A running back in GV’s offense, Giddings scored three times in the Mustangs’ season opener and caught the go-ahead touchdown pass from quarterback Nate Stewart en route to GV’s win over Southeast.
But his most important role may be on the defensive side, where, as middle linebacker, he calls out plays and formations and anchors an otherwise young and inexperienced front.
That front will face a tough test tonight when it is tasked with stopping McDonald’s Wing-T offense, which produced a 7-4 Blue Devils campaign and playoff appearance in 2024 after three straight losing seasons while running the spread.
“It is a unique offense,” Rosati said. “A lot of people do run the Wing-T, but all variations are different. They’re very true to what they do. So in some respects, that’s good. In some respects it’s not so good because they’re so good at what they do. We like to think that we have an idea of what’s coming. But you don’t know until you actually line up and deal with it because you can’t simulate it in practice.”
Throughout the week, Rosati said that he and his coaching staff tried to teach the young defenders as much as possible about the deceptive offense, particularly in reading their keys and remaining disciplined.

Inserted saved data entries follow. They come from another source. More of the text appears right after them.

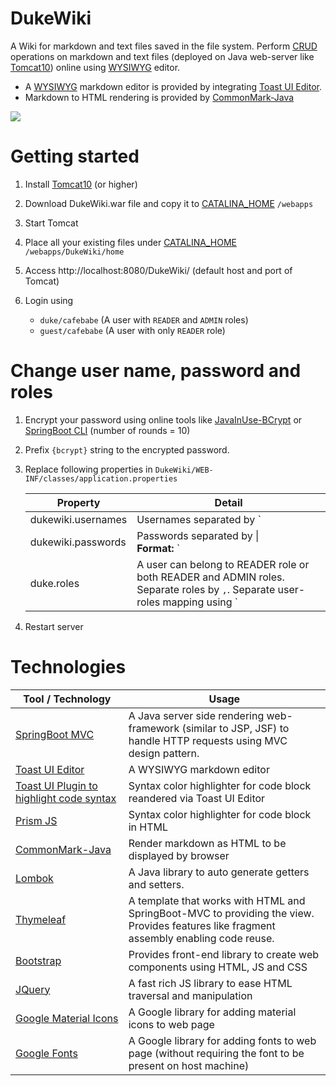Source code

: # DukeWiki

A Wiki for markdown and text files saved in the file system. Perform [CRUD](https://en.wikipedia.org/wiki/Create,_read,_update_and_delete) operations on markdown and text files (deployed on Java web-server like [Tomcat10](https://tomcat.apache.org/)) online using [WYSIWYG](https://en.wikipedia.org/wiki/WYSIWYG)  editor.

- A [WYSIWYG](https://en.wikipedia.org/wiki/WYSIWYG) markdown editor is provided by integrating [Toast UI Editor](https://ui.toast.com/tui-editor).  
- Markdown to HTML rendering is provided by [CommonMark-Java](https://github.com/commonmark/commonmark-java) 

![](https://github.com/cafeduke/DukeWiki/blob/master/etc/doc/images/dukewiki.gif)

# Getting started

1. Install [Tomcat10](https://tomcat.apache.org/download-10.cgi) (or higher)

2. Download DukeWiki.war file and copy it to [CATALINA_HOME](https://tomcat.apache.org/tomcat-10.0-doc/introduction.html#CATALINA_HOME_and_CATALINA_BASE) `/webapps`

3. Start Tomcat

4. Place all your existing files under [CATALINA_HOME](https://tomcat.apache.org/tomcat-10.0-doc/introduction.html#CATALINA_HOME_and_CATALINA_BASE) `/webapps/DukeWiki/home`

5. Access http://localhost:8080/DukeWiki/ (default host and port of Tomcat)

6. Login using 
   - `duke/cafebabe` (A user with `READER` and `ADMIN` roles)
   - `guest/cafebabe` (A user with only `READER` role)

   

# Change user name, password and roles

1. Encrypt your password using online tools like [JavaInUse-BCrypt](https://www.javainuse.com/onlineBcrypt) or [SpringBoot CLI](https://docs.spring.io/spring-boot/docs/current/reference/html/cli.html)  (number of rounds = 10)

2. Prefix `{bcrypt}` string to the encrypted password.

3. Replace following properties in `DukeWiki/WEB-INF/classes/application.properties` 

   | Property           | Detail                                                       |
   | ------------------ | ------------------------------------------------------------ |
   | dukewiki.usernames | Usernames separated by `|`<br />**Format:** `<user1>|<user2>|...|<userN>` |
   | dukewiki.passwords | Passwords separated by \|<br />**Format:** `<password1>|<password2>|...|<passwordN>` |
   | duke.roles         | A user can belong to READER role or both READER and ADMIN roles. Separate roles by `,`. Separate user-roles mapping using `|`<br />**Example:** `duke` belongs to roles READER and ADMIN. `guest` belongs to role READER<br />`dukewiki.usernames=duke|guest`<br />`dukewiki.roles=ADMIN,READER|READER`<br /> |

4. Restart server

# Technologies

| Tool / Technology                                            | Usage                                                        |
| ------------------------------------------------------------ | ------------------------------------------------------------ |
| [SpringBoot MVC](https://spring.io/guides/gs/serving-web-content/) | A Java server side rendering web-framework (similar to JSP, JSF) to handle HTTP requests using MVC design pattern. |
| [Toast UI Editor](https://ui.toast.com/tui-editor)           | A WYSIWYG markdown editor                                    |
| [Toast UI Plugin to highlight code syntax](https://github.com/nhn/tui.editor/blob/master/plugins/code-syntax-highlight/README.md) | Syntax color highlighter for code block reandered via Toast UI Editor |
| [Prism JS](https://prismjs.com/)                             | Syntax color highlighter for code block in HTML              |
| [CommonMark-Java](https://github.com/commonmark/commonmark-java) | Render markdown as HTML to be displayed by browser           |
| [Lombok](https://projectlombok.org/)                         | A Java library to auto generate getters and setters.         |
| [Thymeleaf](https://www.thymeleaf.org/)                      | A template that works with HTML and SpringBoot-MVC to providing the view. <br />Provides features like fragment assembly enabling code reuse. |
| [Bootstrap](https://getbootstrap.com/)                       | Provides front-end library to create web components using HTML, JS and CSS |
| [JQuery](https://jquery.com/)                                | A fast rich JS library to ease HTML traversal and manipulation |
| [Google Material Icons](https://fonts.google.com/icons?icon.style=Filled&icon.set=Material+Icons) | A Google library for adding material icons to web page       |
| [Google Fonts](https://fonts.google.com/)                    | A Google library for adding fonts to web page (without requiring the font to be present on host machine) |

But the veteran coach said whether they actually do that is the “big question.”
“In the heat of the moment, you never know,” Rosati said. “So you better have some athletes. You better have some guys that can play, and we have some guys that can play. Even though a lot of them are young, we have some guys that can play.
“We want to try to make McDonald – and anybody we play – have to adjust to what we do, and not so much that we have to adjust to what they do.”